Many black men will not like Netflix’s Roxanne Roxanne, a biopic of the mid-’80s, Queens rapper Roxanne Shanté. What the film makes clear is that her life would not have been as rough if even just one of the black men in her life wasn’t a great disappointment or total disaster. Her father only knows how to break the hearts of his daughters (we never see him); her mother’s boyfriend turns out to be a crook who takes all the family’s savings, and dreams of middle-class homeownership, and disappears (we never hear or see him again). And, finally her husband (who is played by Moonlight‘s Mahershala Ali) physically abuses her and forces her to pay hard cash for her freedom.
The other black men in the movie are either sexually assaulting her or exploiting her fame and wealth. Even the producer who discovers Roxanne and makes her one of the most respected rappers of her time, Marley Marl, of the Juice Crew, is shady. There is no nostalgia in Roxanne Roxanne, none of that warm halo that surrounds The Get Down. The best times for hiphop were very bad times for Shanté: her mother imploding into alcohol addiction, her moments of homelessness, her bruises.
The film’s only hope for black male redemption is found in the fresh and promising face of a black boy named Nasir. He just might not end up like those other broken bums in the Queensbridge housing project. He might beat the oppressive system that crushes the souls of young black men into economic, emotional, and violent black holes. The boy recognizes Roxanne Shanté as a great artist and wants to be just like her. At the end of the film, we learn this boy is the rapper Nas. The real Nas even confirmed the biopic’s positive portrayal of him. He did look up to Roxanne, and her success in the mid-’80s inspired his success mid-’90s. Many consider Nas to be on the conscious (now called woke) tip and one of hiphop’s greatest artist (thanks to his American masterpiece Illmatic).

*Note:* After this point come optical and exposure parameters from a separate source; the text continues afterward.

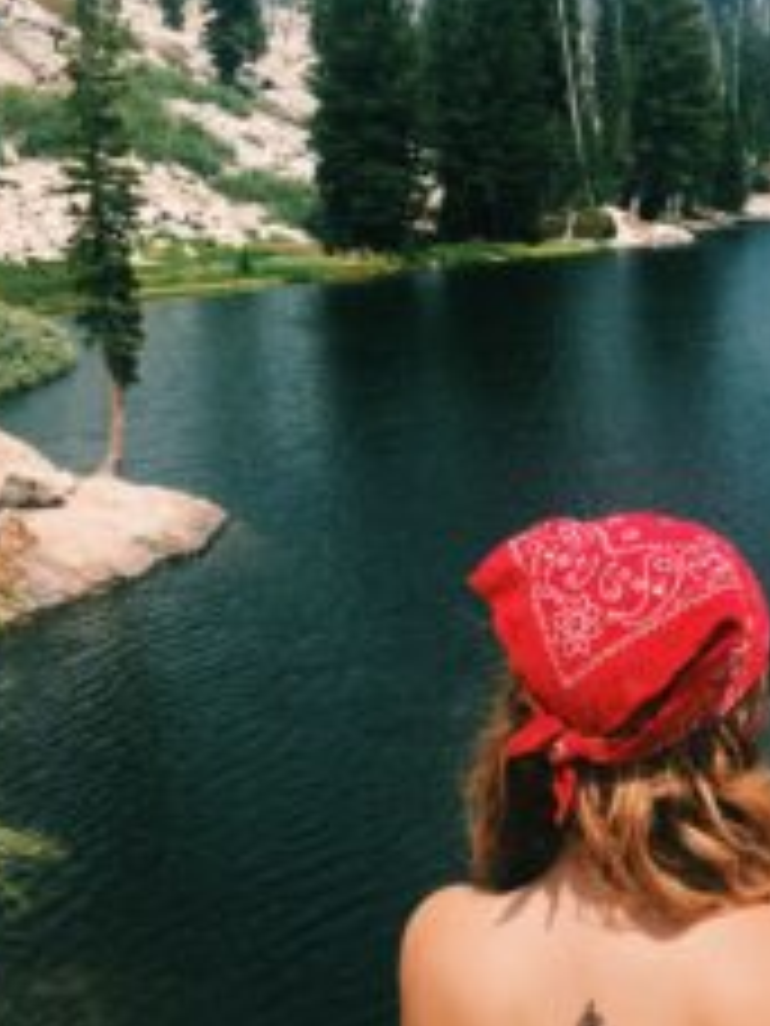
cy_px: 225
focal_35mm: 56
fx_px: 1661
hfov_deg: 26.1
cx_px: 459
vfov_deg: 33.5
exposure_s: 1/1508
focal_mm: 4.15
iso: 25
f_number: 2.2
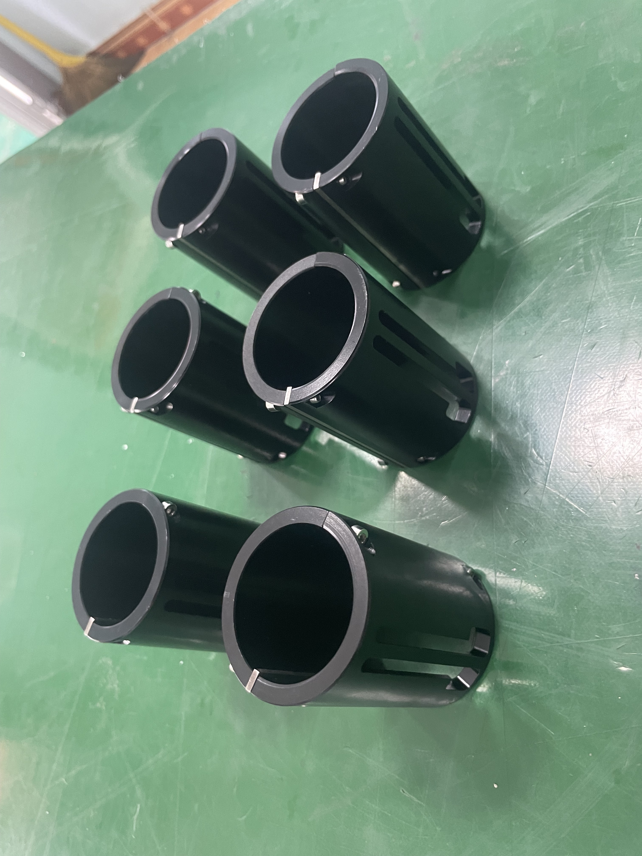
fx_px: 643
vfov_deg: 67.3
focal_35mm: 26
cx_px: 321
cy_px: 428
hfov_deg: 53.1
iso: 320
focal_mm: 4.2
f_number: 1.6
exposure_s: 1/33
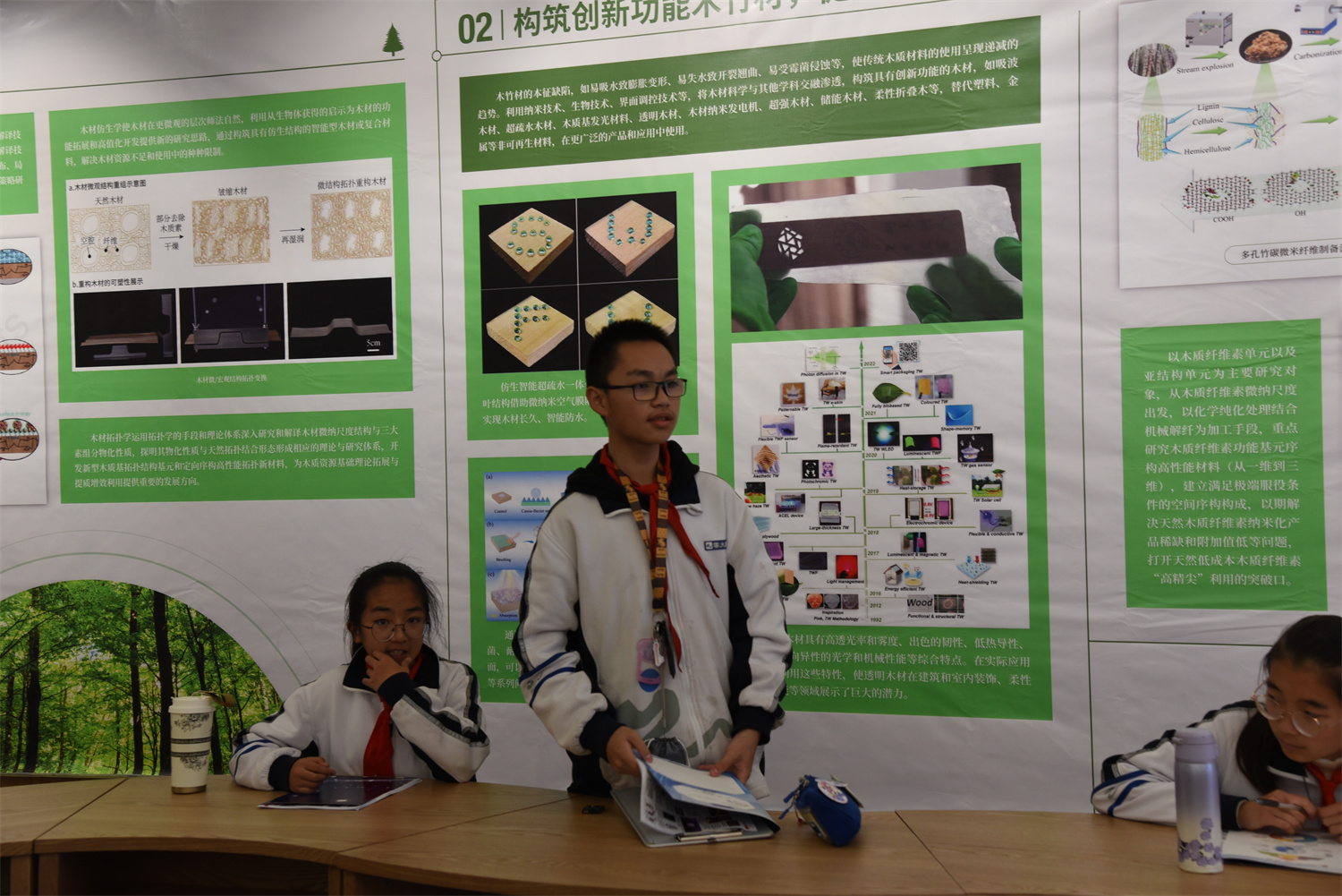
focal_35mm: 46
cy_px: 448
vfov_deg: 29.3
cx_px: 671
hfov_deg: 42.7
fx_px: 1715
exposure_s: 1/80
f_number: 4.5
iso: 640
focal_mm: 46
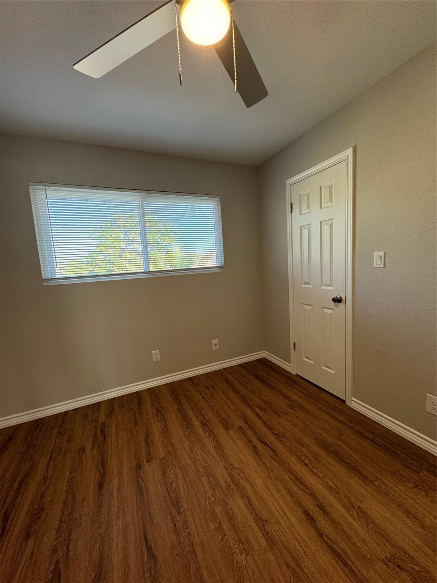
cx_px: 218
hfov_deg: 85.7
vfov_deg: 102.1
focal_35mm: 14
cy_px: 292
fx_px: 236
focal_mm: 2.22
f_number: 2.2
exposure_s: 1/120
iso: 160
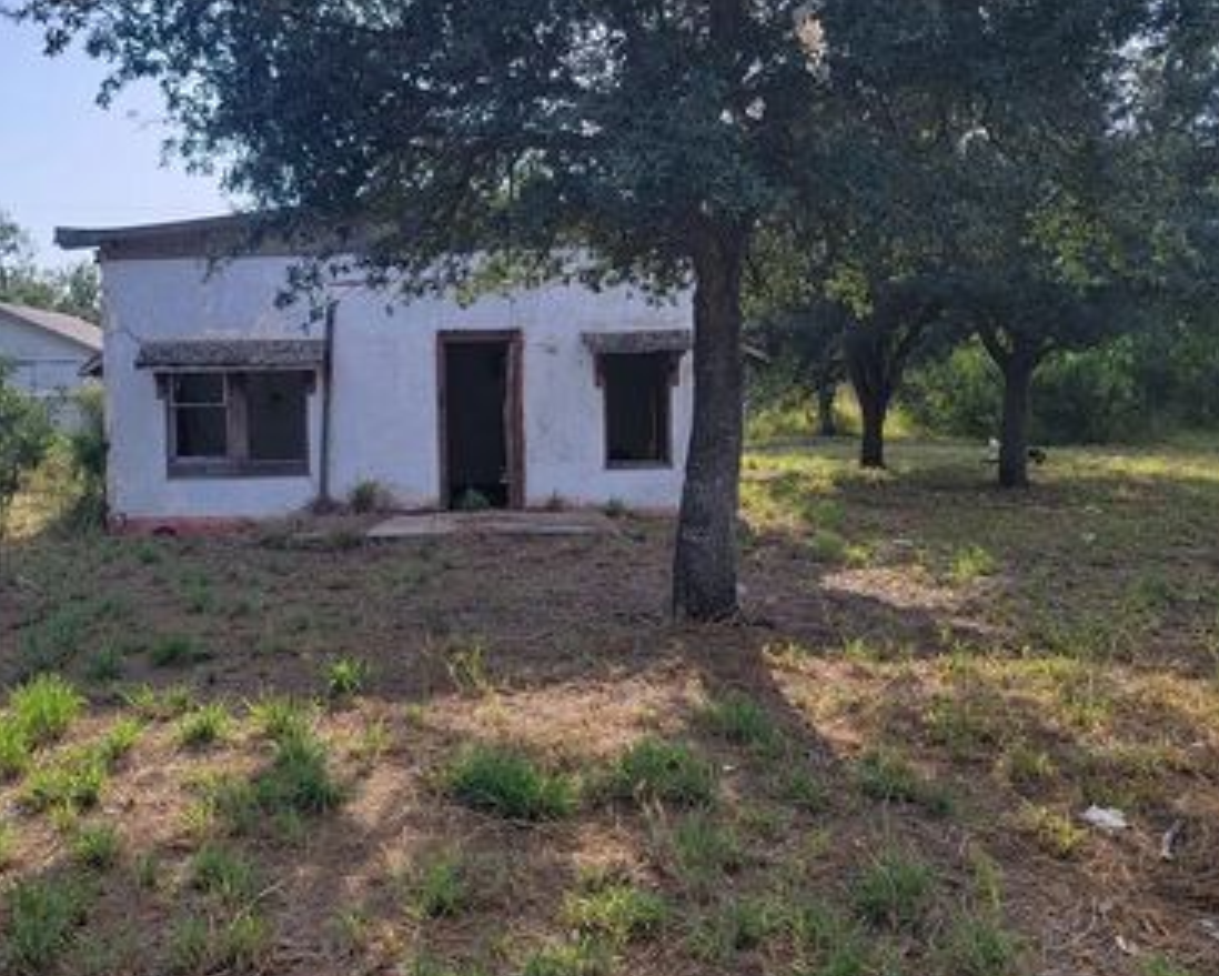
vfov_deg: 45.7
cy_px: 425
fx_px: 1155
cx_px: 400
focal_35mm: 32
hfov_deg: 54.4
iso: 16
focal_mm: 6.7
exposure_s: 1/707
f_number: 1.8
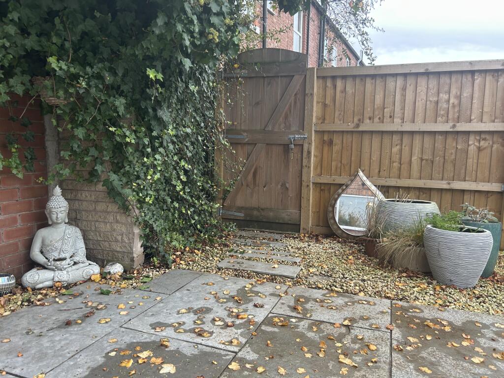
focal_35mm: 26
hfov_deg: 67.3
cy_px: 189
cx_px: 252
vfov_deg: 53.1
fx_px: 379
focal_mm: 5.7
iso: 64
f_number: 1.5
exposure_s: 1/121
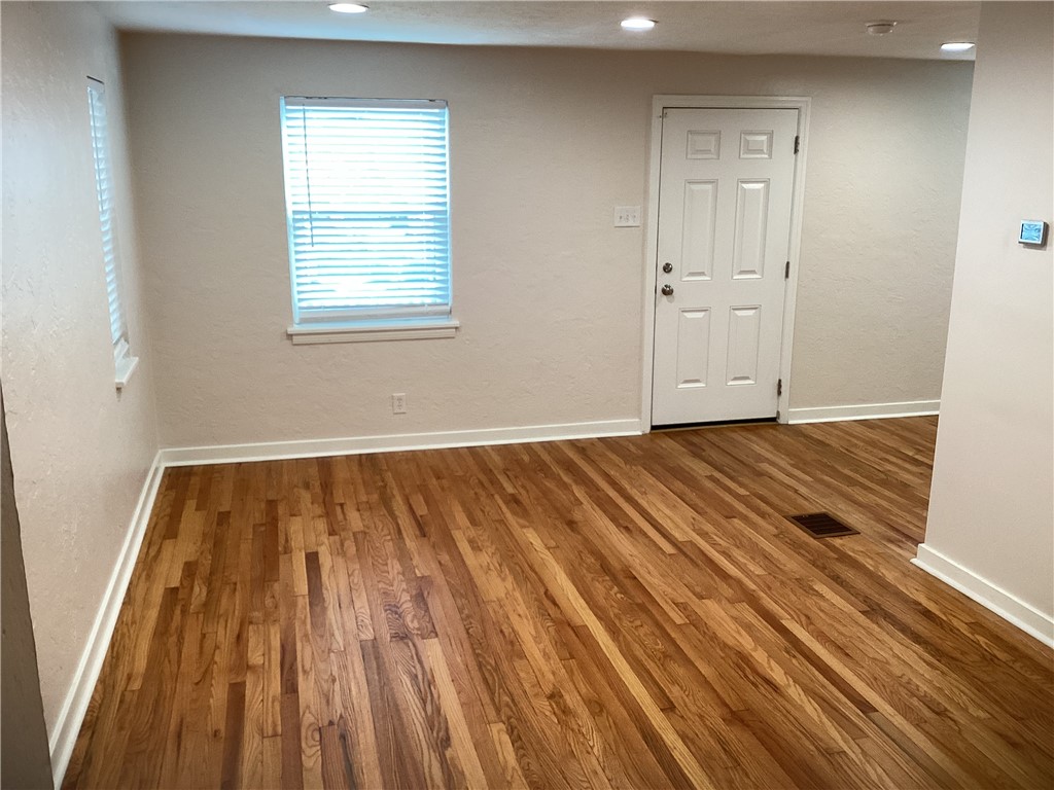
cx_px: 527
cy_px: 395
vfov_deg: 45.4
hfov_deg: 58.4
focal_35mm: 31
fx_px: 944
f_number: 2.4
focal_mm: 3.3
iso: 80
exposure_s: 1/60
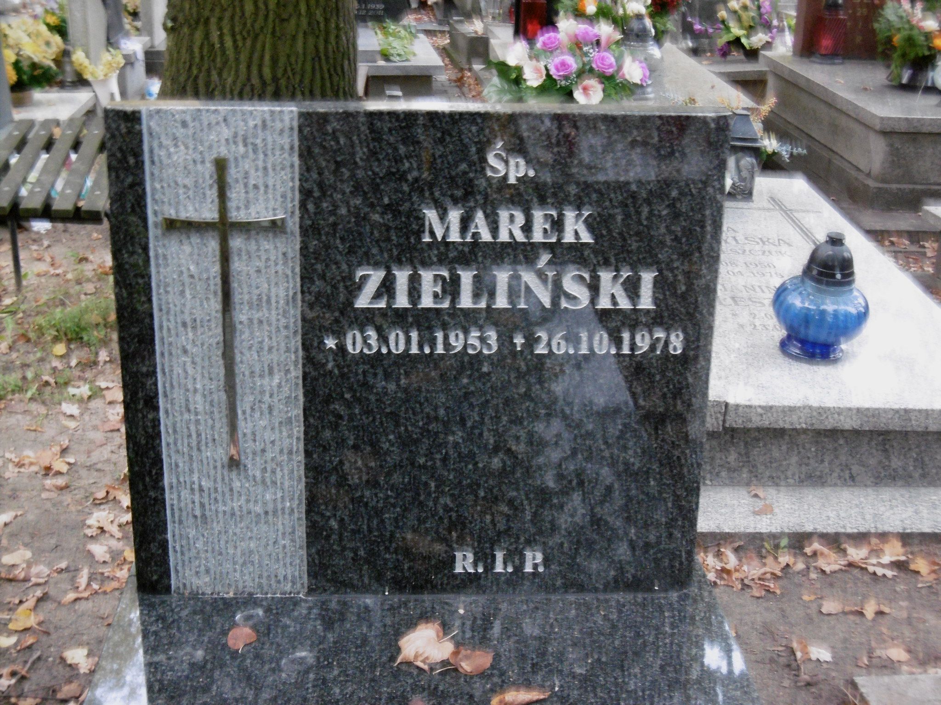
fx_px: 1604
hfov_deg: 32.7
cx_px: 470
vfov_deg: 24.8
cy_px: 352
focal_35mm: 59
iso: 400
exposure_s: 1/10
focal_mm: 10.5
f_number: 4.2
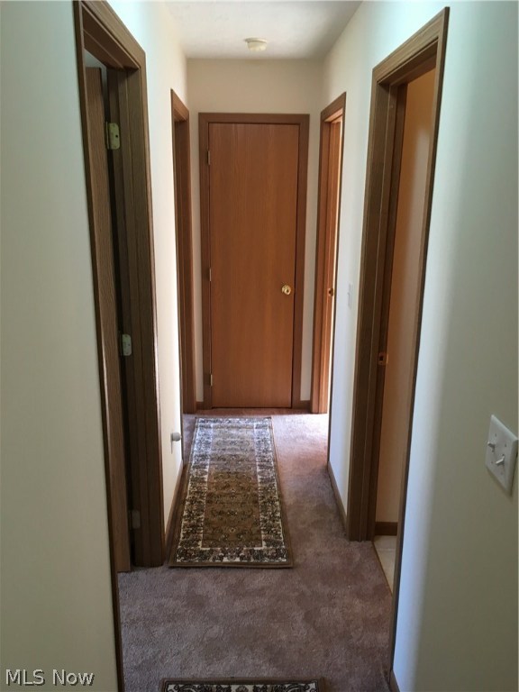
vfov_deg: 61.7
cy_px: 346
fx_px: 580
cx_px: 260
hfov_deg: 48.2
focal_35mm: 29
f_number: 2.2
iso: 64
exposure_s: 1/30
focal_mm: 4.15
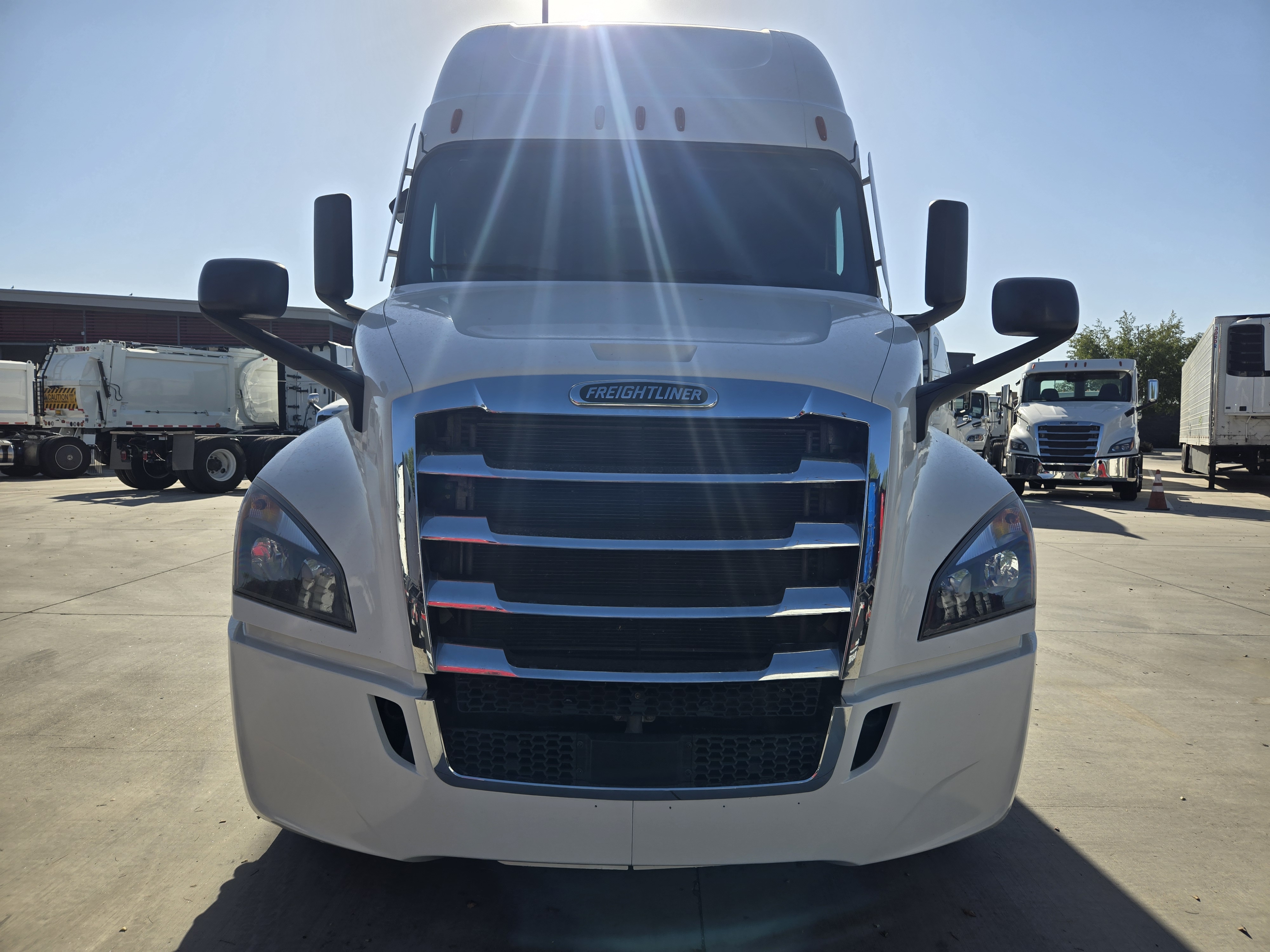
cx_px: 635
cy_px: 476
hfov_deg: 73.9
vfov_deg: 58.9
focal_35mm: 23
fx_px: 844
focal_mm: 5.4
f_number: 1.8
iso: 25
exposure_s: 1/1824
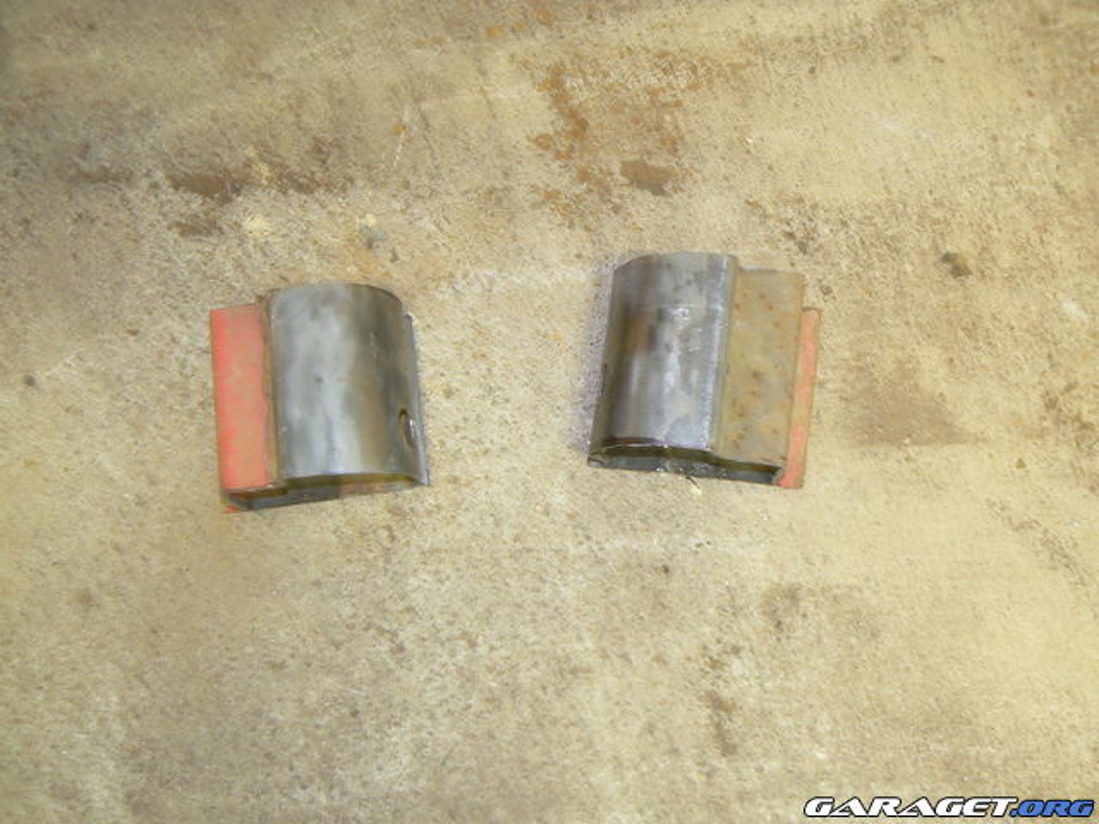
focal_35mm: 36
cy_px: 412
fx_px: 1143
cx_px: 550
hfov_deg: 51.4
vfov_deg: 39.7
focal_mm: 6
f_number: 2.8
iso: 100
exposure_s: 1/2.5
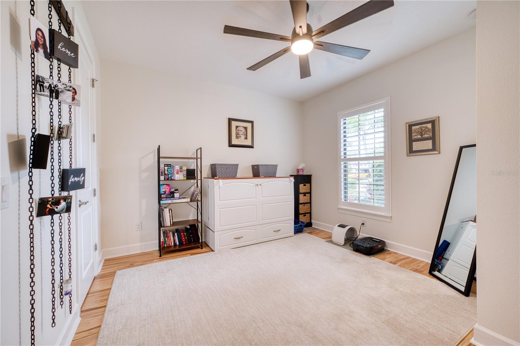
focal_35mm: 14
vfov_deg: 81.1
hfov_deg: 104.3
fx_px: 202
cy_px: 173
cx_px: 260
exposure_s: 1/13
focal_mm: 14
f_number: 8
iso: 200
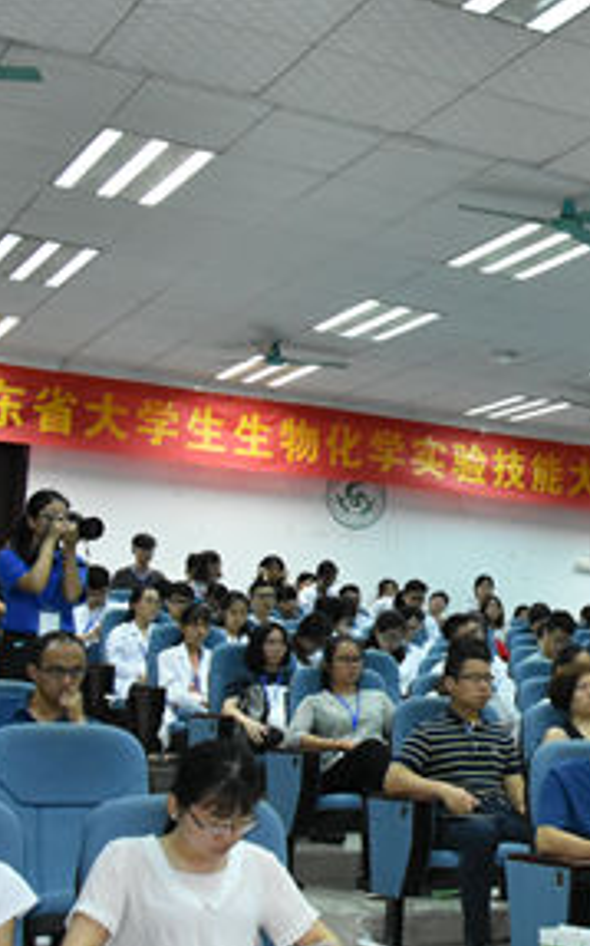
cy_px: 550
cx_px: 761
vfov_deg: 31.9
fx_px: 1649
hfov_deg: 18.9
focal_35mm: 64
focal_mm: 20
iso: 3600
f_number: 8
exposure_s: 1/60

And then Kelis began trending on Twitter this morning, and when people clicked on the name of the brilliant and beautiful R&B singer (I once described her as a 21st-century Donna Summer—listen to Kelis on Timo Maas’s “Help Me“), they learned that she claims her ex-husband, Nas, physically abused her during their marriage. If the allegations are true, then he ended up just like the awful black men in Roxanne Shanté’s film.
During an interview with Hollywood Unlocked, singer-turned-chef Kelis detailed the physical abuse she suffered at the hands of Nas during their marriage. Kelis described the marriage as tumultuous and abusive, so much so that she would walk around with bruises all over her body.
Kelis reveals she suffered physical abuse at the hands of Nas during their marriage: https://t.co/zObRPMIdJ1 pic.twitter.com/qdCUiilKez
— The Root (@TheRoot) April 26, 2018
True, it would be wrong and even dangerous to dissociate the mental and bodily brutality of the black men in Roxanne Roxanne with the misogyny of Roxanne’s culture as a whole; but grasping this fact or concept, seeing the larger picture, does not stop the violence. Women are still getting knocked around all the time (you only have to read a week’s worth of police reports to see the ubiquity of domestic violence). And bruises and broken bones are not soothed by a deep understanding of one’s society.